Cambio di paradigma necessario

Uno degli assiomi di base di mercato finanziario è che i flussi di risparmio debbano essere convogliati dai soggetti che presentano un surplus (i risparmiatori) a favore di quelli che necessitano di capitali, tipicamente le imprese. Ma ovviamente un agente che rinuncia ad utilizzare la propria disponibilità economica e la elargisce a favore di altri soggetti, a maggior ragione su con orizzonte pluriennale, richiede in cambio di tale sacrificio una remunerazione, sotto forma di tasso di interesse. Il tasso di interesse è da sempre positivo per una semplice ragione: la presenza dell’inflazione, che brucia il valore del denaro in quanto 100 euro oggi tra 10 anni potranno acquistare molti meno beni rispetto a ciò che possiamo comperare oggi con la medesima cifra.

Solo in un contesto economico caratterizzato da un’inflazione negativa, ovvero di prezzi dei beni di consumo che scendono nel tempo anzichè salire, possiamo immaginare (ed accettare) tassi di interesse negativi. Guardando alla curva dei rendimenti dell’area euro, oggi si evidenzia una situazione disarmante per il risparmiatore, ma molto favorevole per chi deve indebitarsi. L’inflazione è infatti positiva, anche se non elevata (prossima all’1% annuo per l’area euro), ma tale lettura si affianca a ciò che possiamo osservare nella tabella.
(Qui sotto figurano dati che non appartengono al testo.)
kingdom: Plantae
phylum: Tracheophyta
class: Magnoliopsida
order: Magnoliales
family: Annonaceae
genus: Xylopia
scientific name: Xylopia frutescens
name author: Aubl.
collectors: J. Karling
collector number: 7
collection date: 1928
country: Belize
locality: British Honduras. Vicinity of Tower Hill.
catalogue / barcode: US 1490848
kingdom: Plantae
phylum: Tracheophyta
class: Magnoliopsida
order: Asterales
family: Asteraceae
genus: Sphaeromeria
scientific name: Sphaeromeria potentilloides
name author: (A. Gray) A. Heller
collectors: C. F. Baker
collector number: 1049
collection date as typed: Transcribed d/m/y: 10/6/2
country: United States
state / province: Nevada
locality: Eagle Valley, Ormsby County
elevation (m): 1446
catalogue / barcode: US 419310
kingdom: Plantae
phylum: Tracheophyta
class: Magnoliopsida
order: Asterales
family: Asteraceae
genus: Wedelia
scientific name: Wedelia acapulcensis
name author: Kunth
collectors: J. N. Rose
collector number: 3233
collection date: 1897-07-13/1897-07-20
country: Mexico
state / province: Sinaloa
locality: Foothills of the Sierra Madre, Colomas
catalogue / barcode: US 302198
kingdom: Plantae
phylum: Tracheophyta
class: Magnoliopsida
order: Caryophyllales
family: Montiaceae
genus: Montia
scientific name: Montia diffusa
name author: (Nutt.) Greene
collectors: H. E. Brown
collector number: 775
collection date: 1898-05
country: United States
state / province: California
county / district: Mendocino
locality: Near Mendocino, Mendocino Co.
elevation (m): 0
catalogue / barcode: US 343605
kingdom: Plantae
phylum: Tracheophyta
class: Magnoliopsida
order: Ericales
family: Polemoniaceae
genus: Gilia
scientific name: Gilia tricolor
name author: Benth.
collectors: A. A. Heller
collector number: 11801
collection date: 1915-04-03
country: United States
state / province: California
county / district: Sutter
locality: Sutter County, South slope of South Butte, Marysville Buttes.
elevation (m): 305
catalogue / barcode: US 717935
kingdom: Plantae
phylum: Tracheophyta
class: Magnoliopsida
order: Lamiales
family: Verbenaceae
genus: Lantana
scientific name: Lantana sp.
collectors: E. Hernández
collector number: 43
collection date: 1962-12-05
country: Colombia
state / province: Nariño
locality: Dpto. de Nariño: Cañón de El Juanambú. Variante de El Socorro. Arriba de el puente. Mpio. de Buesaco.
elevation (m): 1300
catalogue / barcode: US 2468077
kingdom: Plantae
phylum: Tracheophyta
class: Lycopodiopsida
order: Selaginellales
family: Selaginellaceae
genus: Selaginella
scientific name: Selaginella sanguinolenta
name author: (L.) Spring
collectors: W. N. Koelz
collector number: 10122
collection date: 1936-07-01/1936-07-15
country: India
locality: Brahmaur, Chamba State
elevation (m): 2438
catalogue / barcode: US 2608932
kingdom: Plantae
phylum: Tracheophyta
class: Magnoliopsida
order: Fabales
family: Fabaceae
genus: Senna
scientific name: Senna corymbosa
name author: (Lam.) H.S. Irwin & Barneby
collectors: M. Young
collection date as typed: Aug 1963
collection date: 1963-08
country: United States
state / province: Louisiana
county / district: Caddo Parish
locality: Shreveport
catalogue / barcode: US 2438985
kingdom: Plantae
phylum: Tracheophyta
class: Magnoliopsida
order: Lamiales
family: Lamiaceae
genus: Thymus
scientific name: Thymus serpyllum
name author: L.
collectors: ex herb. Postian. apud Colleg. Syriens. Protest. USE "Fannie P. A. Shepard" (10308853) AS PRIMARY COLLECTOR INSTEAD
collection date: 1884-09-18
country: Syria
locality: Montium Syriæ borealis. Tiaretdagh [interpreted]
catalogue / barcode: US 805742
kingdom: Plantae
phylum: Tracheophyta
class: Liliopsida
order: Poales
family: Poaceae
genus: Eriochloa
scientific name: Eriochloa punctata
PaeseRend. lordo annuo a 10 anni
Svizzera-0.84%
Germania-0.60%
Paesi Bassi-0.45%
Svezia-0.36%
Francia-0.30%
Austria-0.35%
Spagna0.10%
Portogallo0.11%
UK0.44%
Italia0.79%
Grecia1.30%
Polonia1.80%

I risparmiatori che vogliono dormire sonni relativamente tranquilli, destinando il proprio capitale a favore dei titoli di Stato del proprio Paese, nella maggior parte di casi tra dieci anni rivedranno se va bene quanto investito, ma in termini nominali. In termini reali avranno perso soldi, a meno che l’inflazione non si porti marcatamente in territorio negativo negli anni a venire. E molto risparmiatori incasseranno, già considerando anche le cedole staccate nel frattempo, una perdita in termini nominali, che in termini reali può divenire una voragine. Lasciando stare il caso limite della Svizzera, dove un eventuale apprezzamento del franco contro l’euro potrebbe rimescolare le carte dei rendimenti restituiti all’investitore, chi ragiona in euro ha una sola ancora di salvezza. Investire in Btp, l’unico asset con rendimenti decenti ovvero positivi espressi in euro.

Chiaro che si tratta di un atto di fede, considerando le dinamiche del debito italiano e la difficoltà del sistema economico a reagire agli stimoli provenienti da più fronti, ed invertire quindi la spirale viziosa del debito. Una quota di Btp in portafoglio ci può stare, ma attenzione a non eccedere, in quanto da tempo i responsabili monetari del Nord Europa puntano il dito sul nostro debito, ritenuto (non a torto) insostenibile come valore assoluto e tendenza alla crescita. Il rendimento dei Btp è inoltre positivo solo a partire dai 4 anni di scadenza: chi volesse investire in Bot a 1 anno o in Btp a scadenza di 2-3 anni, incapperebbe nuovamente nell’onere del rendimento negativo.

Ma il risparmiatore italiano si deve preparare anche ad un altro shock, psicologicamente forse ancora peggiore dei rendimenti negativi su molto obbligazioni (corporate comprese, ovvero emesse da società anziché da Stati). Il numero uno di Unicredit ha affermato di recente che anche in Italia è sensato applicare una remunerazione negativa sui conti correnti, per cifre superiori ai 100 mila euro (elemento da tempo presente su alcuni mercati esteri). Insomma lasciare i soldi in Banca costerà, sia che sia  investiti in obbligazioni che se lasciate sul conto corrente. Meglio il materasso? No, meglio affidarsi ad un bravo consulente in grado di far rendere il denaro dei propri clienti in modo dignitoso. Anche quest’ultimo chiaramente si troverà davanti alle stesse problematiche sopra indicate, ma attraverso un buon bagaglio di esperienza e conoscenza degli strumenti finanziari potrà sperare di restituire un valore positivo di rendimento, anche spesati i propri costi. La via maestra passa attraverso un leggero aumento della propensione al rischio (attingendo alle diverse asset class oggi disponibili anche attraverso strumenti a basso costo) e dell’orizzonte temporale rispetto al passato; ma anche il cliente deve comprendere che richieste del tipo “voglio il 3-4% anno” non hanno più senso.